Four open computer labs running Windows XP or Windows 2000 are equipped with the software that students need to do their assignments. Computer labs for students with disabilities include software like JAWS, Dragon, etc. as well as ADA-compliant furniture. In addition to the open labs, there are computers available in the lobbies of Buildings 1S, 2S, 3S, 4S, 1N, 2N, 3N, and 4N, and systems are also located in the 1L Cybercafé and the 1C Campus Center. These stations allow students to use the Internet.

“CSI unplugged,” wireless access is via 802.1 Ib/g technology. The network can be accessed from any of the academic or administrative buildings. The College of Staten Island's Data network spans 19 buildings and provides access for all campus staff, faculty, and students, 24 hours a day, seven days a week. Wireless HOTSPOTS are designed to expand service to users with laptops or PDAs equipped for wireless networking. With HOTSPOTS, wireless computers have high-speed access to the Internet and College Web Services.

The new OIT homepage is


The Biological Sciences/Chemical Sciences Building (6S), home of the Department of Biology, the Department of Chemistry, the Center for Environmental Science, and the Center for Developmental Neuroscience and Developmental Disabilities, contains 74 state-of-the- art laboratories for study and research. The ten departmental buildings in the Academic Quadrangles house instructional, tutorial, and research laboratories; and personal computer classrooms.


Library (1L), Room 109

Chief Librarian, Professor Wilma L. Jones

The Library is the focal point of the South Academic Quadrangle. The building, with its distinctive rotunda, is the home to five central services: a study center for the campus community; a broad collection of books and journals in the liberal arts and sciences; computer facilities, online services, and databases that serve as points-of-access to informational resources beyond the walls of the Library; an instructional facility for the teaching of information retrieval and information literacy; an Archives and Special Collections unit; and media distribution services in support of instruction.
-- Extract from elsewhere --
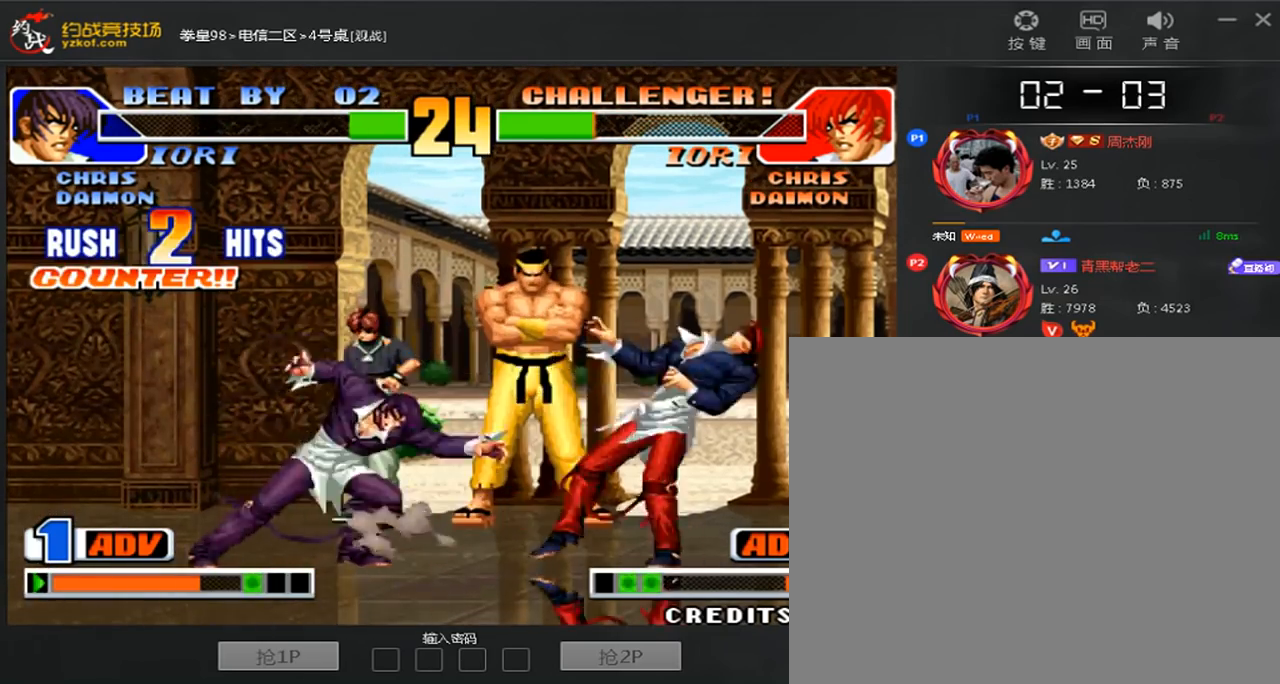
{"dt_ms": 520, "buttons": [], "left_stick": "center", "events": [[280, "A", "down"], [360, "left_stick", "center"], [440, "A", "up"]]}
Seventy-five computer workstations for student use are available throughout the building. The general reference area is located on the first floor, as is the faculty Center for Excellence in Learning Technology. The second floor leads to the elegant archives facility, the distance-learning center, the document center, the Library instruction facility, and the Media Services unit. The circulating book collection and the print journal holdings are housed on the third floor.

Hours of Service:







Hours of service during summer session, intersession, and holidays are posted at the Library entrance and on the Library homepage,

Borrowing Privileges: Students and faculty from CSI and other CUNY colleges must present current ID cards in order to borrow books. Students and faculty may obtain ID cards from the College Office of Public Safety. Overdue books, lost books, or unpaid fines may result in the suspension of borrowing privileges.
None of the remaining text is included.